大木英夫氏(聖学院大学大学院長)による特別講演が2日目午後に行なわれた。2時間のプログラムは、1時間強を講演に、残りを質問、意見に答えることに用いられた。
大木氏の故郷は、今、「フクシマ」と呼ばれる。会津・喜多方、小学生のとき川越しに写生した教会堂に、氏が初めて入った経験を語ることから講演は始められた。陸軍幼年学校生として敗戦を迎え強烈な虚無の中で、氏は初めて教会の門をくぐり賀川伝道に触れた。これは彼岸にあった教会、かつては眺め写生する対象だった教会に自身が引き入れられることで、後に知ることになる、J・ウェスレーのアルダスゲートでの心燃える経験と同質のものであった、と言う。
講演本論は、大震災1ヶ月後に東洋英和女学院教職員研修会で行われた講演(4月23日付『キリスト新聞』講演要旨掲載)と、新報4727号(11年7月16日発行)巻頭メッセージを骨子とし、未曾有の危機の中で迫りを受けた「神に迫られた改革」、土曜日「墓の中に横たわるキリスト」、彼岸と此岸を橋渡し、歴史を貫く「心柱」としてのキリストといった鍵となる言葉で語られた。

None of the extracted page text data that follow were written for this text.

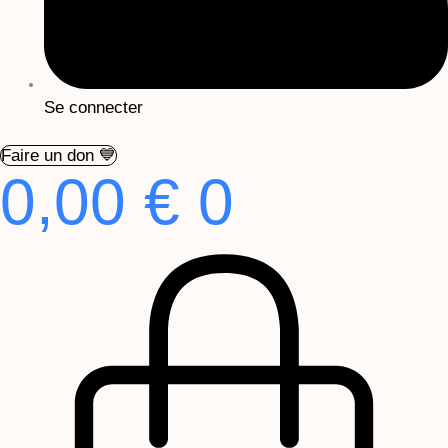
Se connecter
Faire un don 💙
0,00
€
0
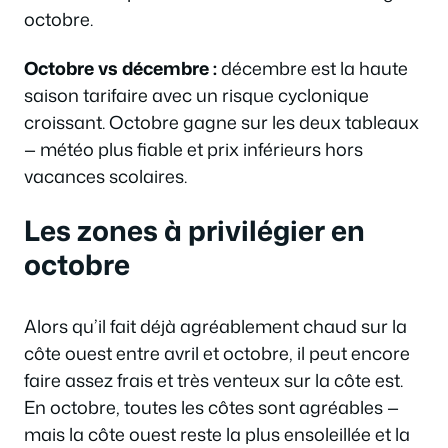
octobre.
Octobre vs décembre :
décembre est la haute
saison tarifaire avec un risque cyclonique
croissant. Octobre gagne sur les deux tableaux
— météo plus fiable et prix inférieurs hors
vacances scolaires.
Les zones à privilégier en
octobre
Alors qu’il fait déjà agréablement chaud sur la
côte ouest entre avril et octobre, il peut encore
faire assez frais et très venteux sur la côte est.
En octobre, toutes les côtes sont agréables —
mais la côte ouest reste la plus ensoleillée et la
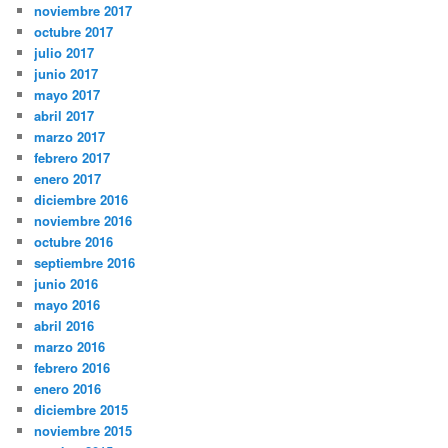
noviembre 2017
octubre 2017
julio 2017
junio 2017
mayo 2017
abril 2017
marzo 2017
febrero 2017
enero 2017
diciembre 2016
noviembre 2016
octubre 2016
septiembre 2016
junio 2016
mayo 2016
abril 2016
marzo 2016
febrero 2016
enero 2016
diciembre 2015
noviembre 2015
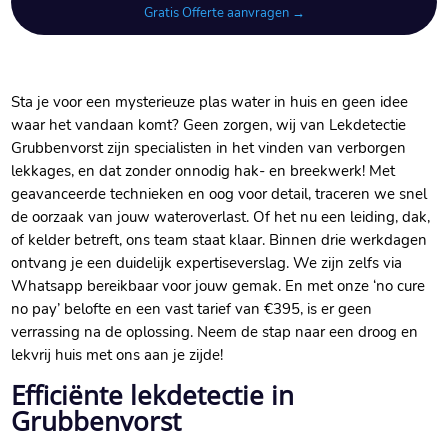
Gratis Offerte aanvragen →
Sta je voor een mysterieuze plas water in huis en geen idee
waar het vandaan komt? Geen zorgen, wij van Lekdetectie
Grubbenvorst zijn specialisten in het vinden van verborgen
lekkages, en dat zonder onnodig hak- en breekwerk! Met
geavanceerde technieken en oog voor detail, traceren we snel
de oorzaak van jouw wateroverlast. Of het nu een leiding, dak,
of kelder betreft, ons team staat klaar. Binnen drie werkdagen
ontvang je een duidelijk expertiseverslag. We zijn zelfs via
Whatsapp bereikbaar voor jouw gemak. En met onze ‘no cure
no pay’ belofte en een vast tarief van €395, is er geen
verrassing na de oplossing. Neem de stap naar een droog en
lekvrij huis met ons aan je zijde!
Efficiënte lekdetectie in
Grubbenvorst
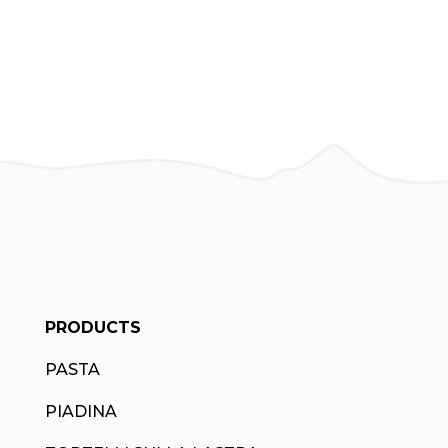
PRODUCTS
PASTA
PIADINA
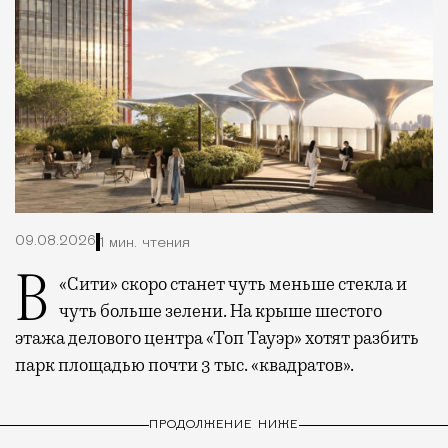
09.08.2026
1 мин. чтения
В «Сити» скоро станет чуть меньше стекла и
чуть больше зелени. На крыше шестого
этажа делового центра «Топ Тауэр» хотят разбить
парк площадью почти 3 тыс. «квадратов».
ПРОДОЛЖЕНИЕ НИЖЕ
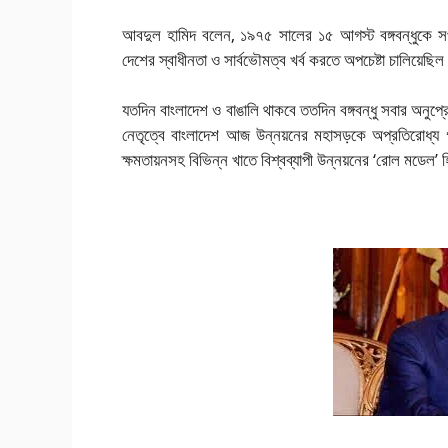
আবদুল হামিদ বলেন, ১৯৭৫ সালের ১৫ আগস্ট বঙ্গবন্ধুকে সপরি
দেশের স্বাধীনতা ও সার্বভৌমত্ব খর্ব করতে অপচেষ্টা চালিয়েছ
যতদিন বাংলাদেশ ও বাঙালি থাকবে ততদিন বঙ্গবন্ধু সবার অনুপ্রে
নেতৃত্বে বাংলাদেশ আজ উন্নয়নের মহাসড়কে অপ্রতিরোধ্য গতিতে 
ক্ষমতায়নসহ বিভিন্ন খাতে বিশ্বব্যাপী উন্নয়নের ‘রোল মডেল’ 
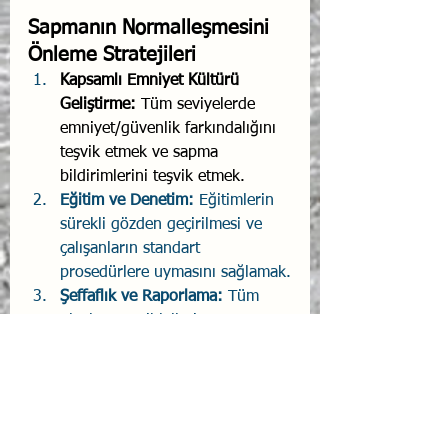
Sapmanın Normalleşmesini 
Önleme Stratejileri
Kapsamlı Emniyet Kültürü 
Geliştirme:
 Tüm seviyelerde 
emniyet/güvenlik farkındalığını 
teşvik etmek ve sapma 
bildirimlerini teşvik etmek.
Eğitim ve Denetim:
 Eğitimlerin 
sürekli gözden geçirilmesi ve 
çalışanların standart 
prosedürlere uymasını sağlamak.
Şeffaflık ve Raporlama:
 Tüm 
olayların ve ihlallerin 
raporlanabilir bir şekilde kayıt 
altına alınması.
Yönetimden Örnek 
Olma:
 Liderlerin prosedürlere 
sıkı sıkıya bağlı olması ve 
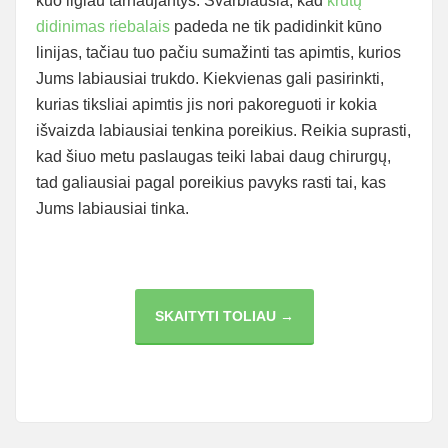
kuo ilgiau tarnaujantys. Svarbiausia, kad
krūtų
didinimas riebalais
padeda ne tik padidinkit kūno
linijas, tačiau tuo pačiu sumažinti tas apimtis, kurios
Jums labiausiai trukdo. Kiekvienas gali pasirinkti,
kurias tiksliai apimtis jis nori pakoreguoti ir kokia
išvaizda labiausiai tenkina poreikius. Reikia suprasti,
kad šiuo metu paslaugas teiki labai daug chirurgų,
tad galiausiai pagal poreikius pavyks rasti tai, kas
Jums labiausiai tinka.
KĄ
SKAITYTI TOLIAU →
DARYTI,
KAI
NORISI
DAILESNĖS
KRŪTINĖS?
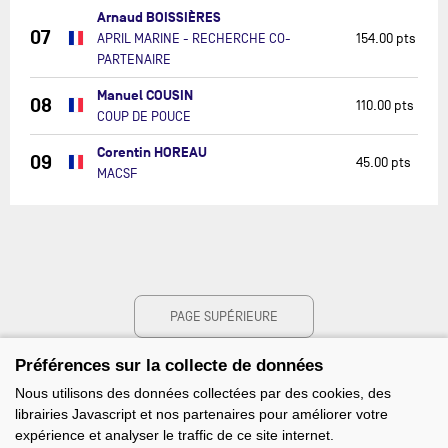
Arnaud BOISSIÈRES
07
APRIL MARINE - RECHERCHE CO-
154.00 pts
PARTENAIRE
Manuel COUSIN
08
110.00 pts
COUP DE POUCE
Corentin HOREAU
09
45.00 pts
MACSF
PAGE SUPÉRIEURE
Préférences sur la collecte de données
Nous utilisons des données collectées par des cookies, des
librairies Javascript et nos partenaires pour améliorer votre
expérience et analyser le traffic de ce site internet.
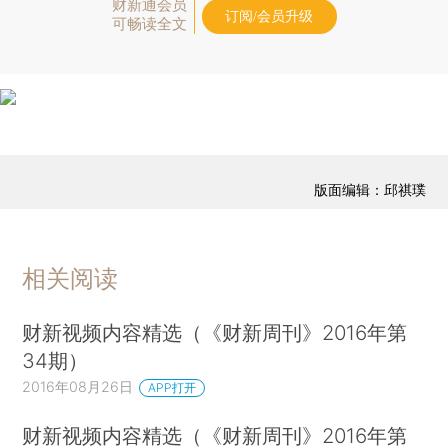
财新通会员
订阅/会员升级
可畅读全文
版面编辑：邱祺璞
相关阅读
财新视频内容精选（《财新周刊》2016年第
34期）
2016年08月26日
APP打开
财新视频内容精选（《财新周刊》2016年第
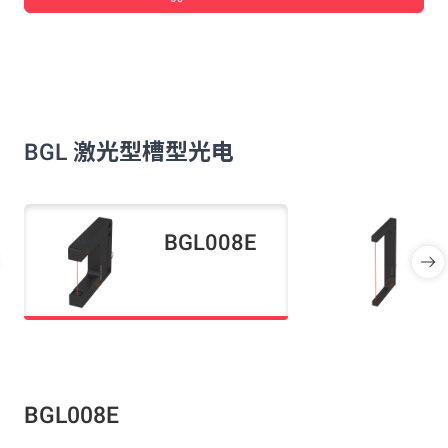
BGL 激光型槽型光电
BGL008E
BGL008E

新報メッセージで触れることのできなかったアウグスティヌス『告白』の一節「わたしは、死ぬことのないように、あなたのみ顏を仰ぎ見るために死のう」を取り上げ、告白すること、神の御前にあることの重大さに人間は強情に激しく争ってきた。しかし、「あの十字架の鮮烈さ、それは神が人間に究極の激しさをもって争っておられるのではないか」とした。
我々は大震災を外から見ることはできない。2万人もの犠牲者、殉職者たちを知るときに震災を生き延びた者たちはどうすべきかを考えねばならない。すでにメディアも、教会も「ひたすら忘却に耽っている」と警告する。バーゼル美術館でホルバインの描いた「墓の中に横たわるキリスト」を見たときの衝撃と、罪と死を忘れてしまっている「安価な恩寵」、日本のプロテスタント・キリスト教の軽薄さを指摘した。
エゼキエル書37章「枯れ骨の谷」を引き、我々は荒涼たる被災地を前に、神がエゼキエルに問われた「人の子よ、これらの骨は生き返ることができるか」と同じ問いを問われている。神がエゼキエルに告げるのは「お前たちは生き返る」であった。神が告げたのは「お前たち」であり、わたしたちを大震災の外には立たせないのであるとする。
創造主は救済者である(イザヤ46・4)。イエスは道である。しかも、生れ、死に、復活し、聖霊を送る「動く道」である。土曜日、墓に横たわるキリストは、死という否定を媒介として生へと、命へと動く。永遠に閉ざされた円環はキリストにおいて開かれたことを指摘する。
「心柱」というスカイツリーに用いられた日本古来の工法による建築物の世界一を誇るのではない。その建設地は、かつて関東大震災と東京大空襲において一切の廃虚を経験した土地である。東北もまた同じ再建で良いのか。歴史を貫き、「人生史世界史の深く内面に横たわるあの土曜日のイエスご自身が『ヨコの心柱』の啓示」である。「わたしは道である」と言う方に「神的な救済論的な彼岸へ動かす『動き』がある」のであり、今こそ「教会は教会に成らねばならない」と講演を締め括った。
特別講演を含め、シンポジウム発題等は活字として後日発行される予定とのことである。ぜひこれを手にされたい。